About this task
With no additions or omissions, print the listing that follows.

Dataset extract
_____

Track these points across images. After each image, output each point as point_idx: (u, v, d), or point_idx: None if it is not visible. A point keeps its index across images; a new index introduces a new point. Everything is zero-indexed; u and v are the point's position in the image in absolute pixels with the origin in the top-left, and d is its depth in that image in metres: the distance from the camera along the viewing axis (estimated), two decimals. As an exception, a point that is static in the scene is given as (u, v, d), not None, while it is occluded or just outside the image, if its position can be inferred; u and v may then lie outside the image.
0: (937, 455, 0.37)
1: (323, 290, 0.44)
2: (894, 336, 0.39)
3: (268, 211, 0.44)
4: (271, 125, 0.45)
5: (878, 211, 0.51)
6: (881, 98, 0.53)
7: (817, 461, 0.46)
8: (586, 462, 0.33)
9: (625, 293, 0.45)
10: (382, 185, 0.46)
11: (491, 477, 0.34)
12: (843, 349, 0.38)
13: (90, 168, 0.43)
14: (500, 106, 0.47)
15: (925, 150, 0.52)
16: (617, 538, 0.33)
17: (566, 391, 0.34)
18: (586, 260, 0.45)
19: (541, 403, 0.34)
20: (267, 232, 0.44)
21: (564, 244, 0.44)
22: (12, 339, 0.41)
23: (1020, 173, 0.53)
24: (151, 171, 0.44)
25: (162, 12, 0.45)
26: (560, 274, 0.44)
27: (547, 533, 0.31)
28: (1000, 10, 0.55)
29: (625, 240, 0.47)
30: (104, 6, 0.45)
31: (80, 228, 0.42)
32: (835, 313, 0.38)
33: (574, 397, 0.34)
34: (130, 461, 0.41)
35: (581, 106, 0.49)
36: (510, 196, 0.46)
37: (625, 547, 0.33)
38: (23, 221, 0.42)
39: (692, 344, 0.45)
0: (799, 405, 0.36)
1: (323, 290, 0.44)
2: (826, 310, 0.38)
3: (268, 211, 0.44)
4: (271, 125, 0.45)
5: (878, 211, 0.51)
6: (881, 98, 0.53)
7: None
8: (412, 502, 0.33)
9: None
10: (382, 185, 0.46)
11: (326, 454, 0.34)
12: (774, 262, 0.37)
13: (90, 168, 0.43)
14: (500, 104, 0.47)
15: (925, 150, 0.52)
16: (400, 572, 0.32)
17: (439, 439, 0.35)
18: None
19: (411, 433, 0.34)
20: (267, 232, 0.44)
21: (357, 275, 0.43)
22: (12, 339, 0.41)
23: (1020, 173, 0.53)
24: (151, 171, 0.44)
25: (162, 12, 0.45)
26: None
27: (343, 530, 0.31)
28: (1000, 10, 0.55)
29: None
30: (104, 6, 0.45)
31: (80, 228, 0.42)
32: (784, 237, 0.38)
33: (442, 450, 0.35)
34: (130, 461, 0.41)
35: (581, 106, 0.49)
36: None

_____

Exercise response
Track these points across images. After each image, output each point as point_idx: (u, v, d), or point_idx: None if it is not visible. A point keeps its index across images; a new index introduces a new point. Everything is zero-indexed; u and v are the point's position in the image in absolute pixels with the origin in the top-left, and d is its depth in that image in metres: the distance from the camera along the viewing axis (estimated), two decimals. As an exception, a point that is static in the scene is given as (u, v, d), not None, while it is occluded or just outside the image, if its position can be inferred; u and v may then lie outside the image.
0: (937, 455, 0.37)
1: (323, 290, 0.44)
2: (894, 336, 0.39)
3: (268, 211, 0.44)
4: (271, 125, 0.45)
5: (878, 211, 0.51)
6: (881, 98, 0.53)
7: (817, 461, 0.46)
8: (586, 462, 0.33)
9: (625, 293, 0.45)
10: (382, 185, 0.46)
11: (491, 477, 0.34)
12: (843, 349, 0.38)
13: (90, 168, 0.43)
14: (500, 106, 0.47)
15: (925, 150, 0.52)
16: (617, 538, 0.33)
17: (566, 391, 0.34)
18: (586, 260, 0.45)
19: (541, 403, 0.34)
20: (267, 232, 0.44)
21: (564, 244, 0.44)
22: (12, 339, 0.41)
23: (1020, 173, 0.53)
24: (151, 171, 0.44)
25: (162, 12, 0.45)
26: (560, 274, 0.44)
27: (547, 533, 0.31)
28: (1000, 10, 0.55)
29: (625, 240, 0.47)
30: (104, 6, 0.45)
31: (80, 228, 0.42)
32: (835, 313, 0.38)
33: (574, 397, 0.34)
34: (130, 461, 0.41)
35: (581, 106, 0.49)
36: (510, 196, 0.46)
37: (625, 547, 0.33)
38: (23, 221, 0.42)
39: (692, 344, 0.45)
0: (799, 405, 0.36)
1: (323, 290, 0.44)
2: (826, 310, 0.38)
3: (268, 211, 0.44)
4: (271, 125, 0.45)
5: (878, 211, 0.51)
6: (881, 98, 0.53)
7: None
8: (412, 502, 0.33)
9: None
10: (382, 185, 0.46)
11: (326, 454, 0.34)
12: (774, 262, 0.37)
13: (90, 168, 0.43)
14: (500, 104, 0.47)
15: (925, 150, 0.52)
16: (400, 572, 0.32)
17: (439, 439, 0.35)
18: None
19: (411, 433, 0.34)
20: (267, 232, 0.44)
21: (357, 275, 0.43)
22: (12, 339, 0.41)
23: (1020, 173, 0.53)
24: (151, 171, 0.44)
25: (162, 12, 0.45)
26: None
27: (343, 530, 0.31)
28: (1000, 10, 0.55)
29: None
30: (104, 6, 0.45)
31: (80, 228, 0.42)
32: (784, 237, 0.38)
33: (442, 450, 0.35)
34: (130, 461, 0.41)
35: (581, 106, 0.49)
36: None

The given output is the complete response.